Wednesday, April 3, 2013

Workshop Critique: Thirteen of These Thirteen of These Thirteen of These


Whenever I try a Gertrude Stein related exercise or when I read on, I am reminded of the other factors that constitute language. We ask, what tone does this story have, what literary devices does the author employ in this scene? And in lessons we identify these same things in sentences and learn what they are. We put the legos together, but we rarely play with them one by one. 
Though I’d say that legos are a good analogy, since they can be connected to each other out of context and still be something. Weldon Ryckman’s Thirteen of These Thirteen of These Thirteen of These takes structure, tone, theme, imagery and sound to craft a literary work. 
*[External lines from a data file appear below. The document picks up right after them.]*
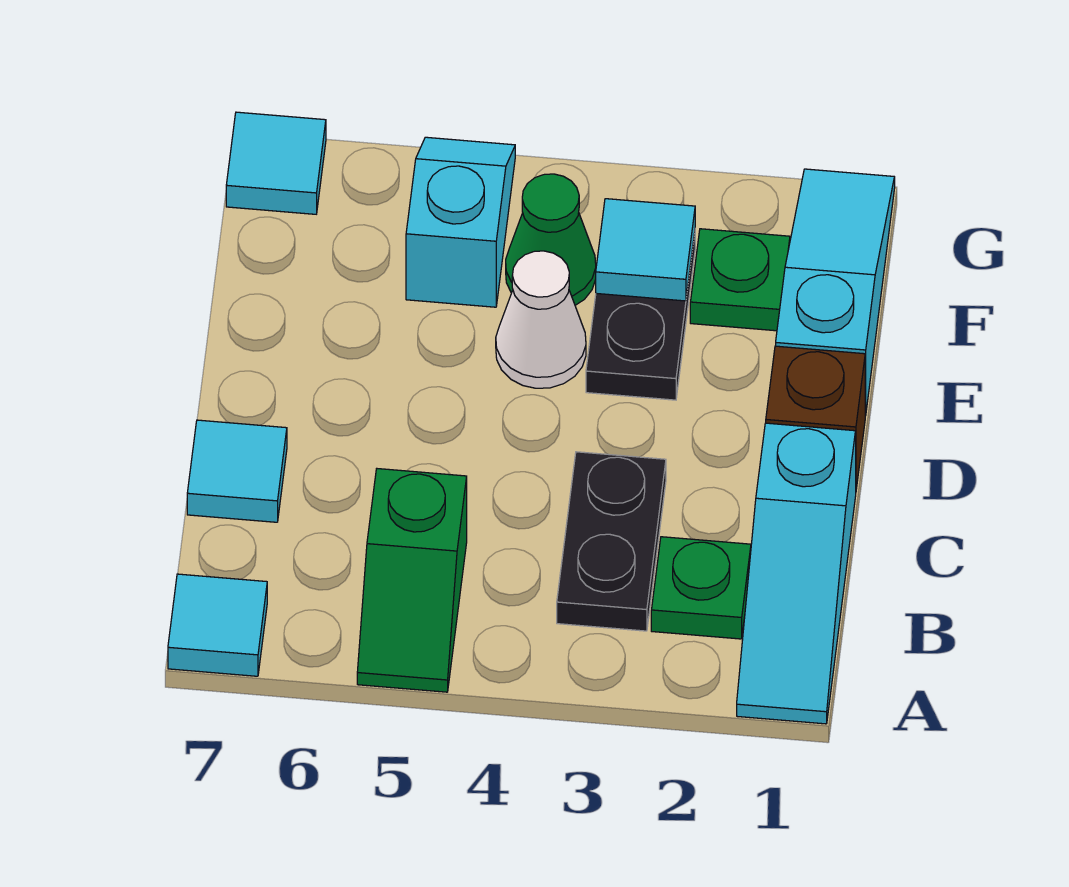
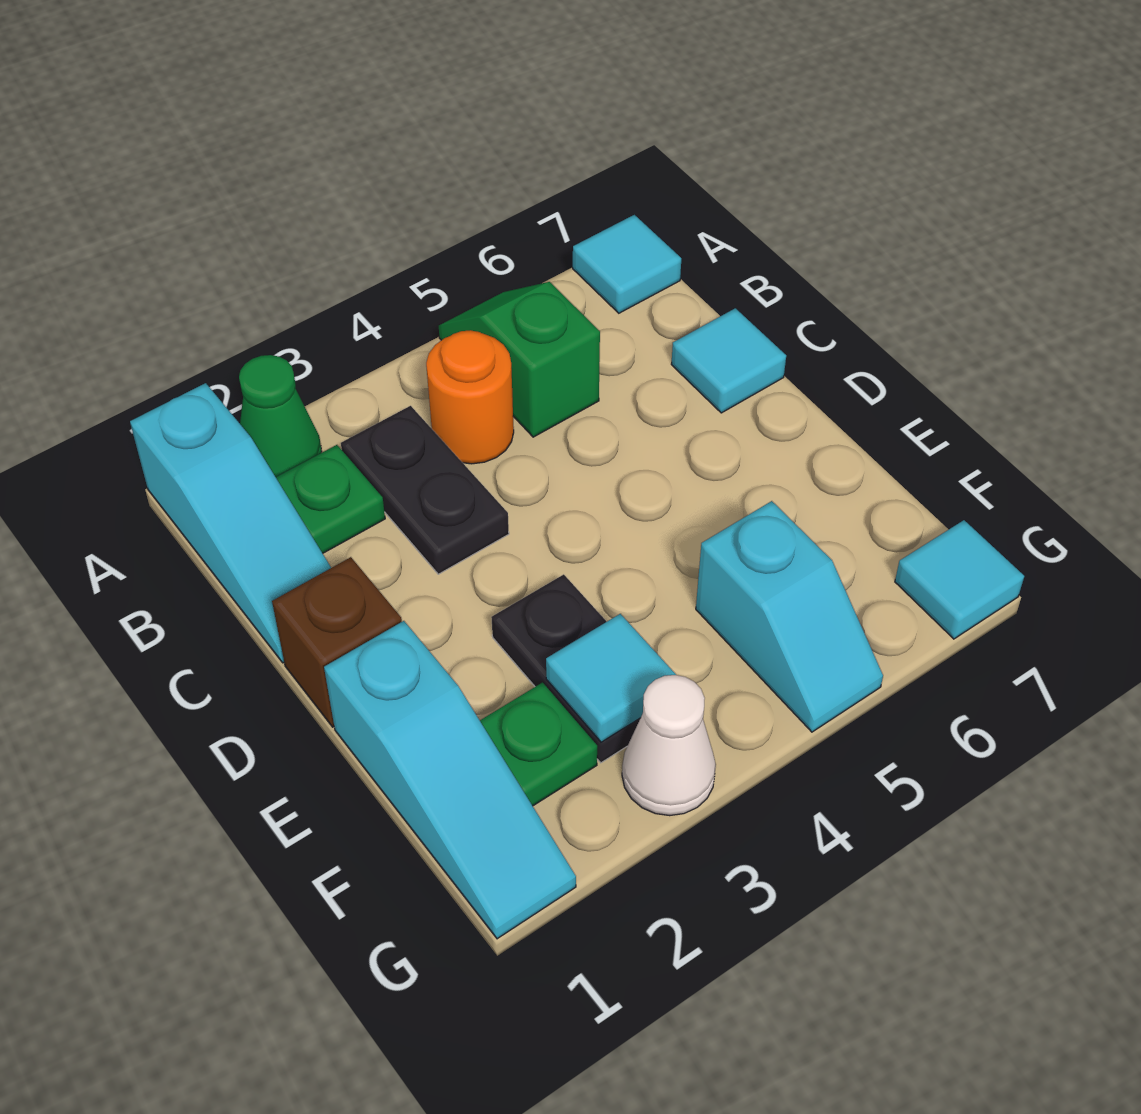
cyan slope A1:C1 level 1 top C -> cyan slope A1:C1 level 1 top A
none -> orange round brick B4 level 1
white cone E4 level 1 -> white cone G3 level 1
green cone F4 level 1 -> green cone A2 level 1

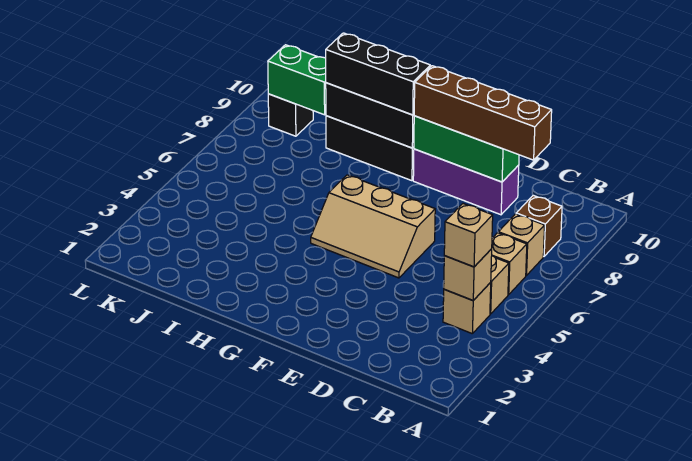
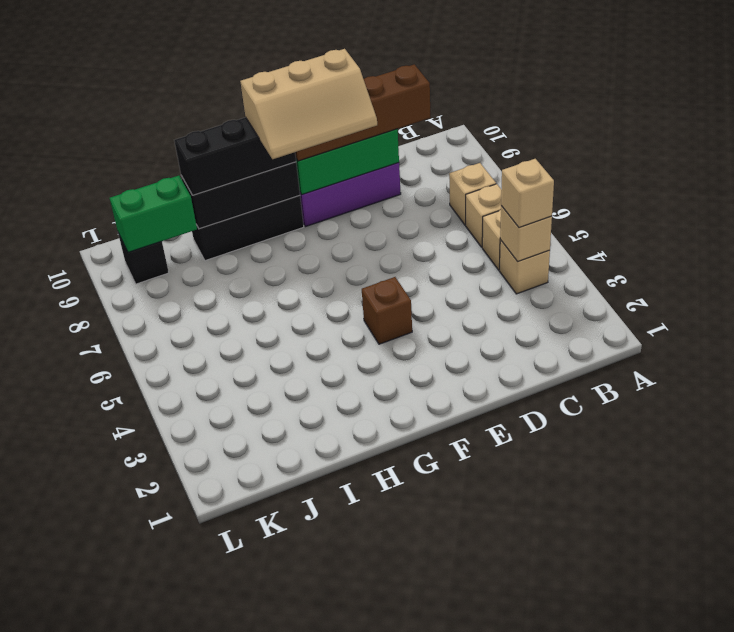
brown brick B8 level 1 -> brown brick F4 level 1
tan slope E5:G6 level 1 top 6 -> tan slope E8:G9 level 4 top 9

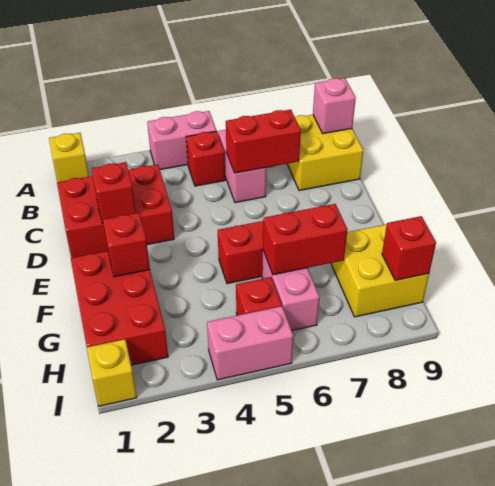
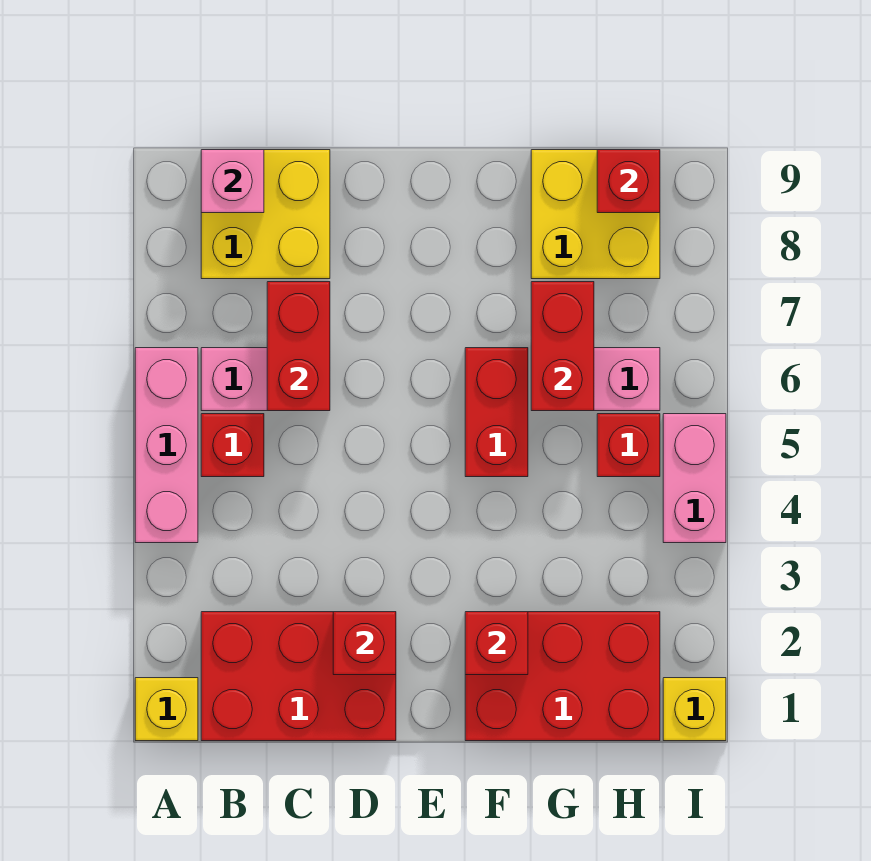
pink brick A4:A5 level 1 -> pink brick A4:A6 level 1
red brick C1:D3 level 1 -> red brick B1:D2 level 1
The piece takes thirteen distinct, well, not things, but these’s, and brings out ideas of loneliness, fear and meditation. This is done through repetition, rhyme, wordplay and structure. I tried to find any single thing that ran through the whole piece. As the title suggests, there are thirteen sections. In the first section, you can add up all the written numbers and they will equal thirteen. But reading on that was not apparent for the rest of the sections. What does come up throughout is isolation, loneliness, body parts and cinema and art references. Perhaps there could be more of a theme running through the whole piece. It’s certainly there, but going over it again perhaps emphasizing certain notions that call out to the reader. However, I might be imagining that those notions even exist.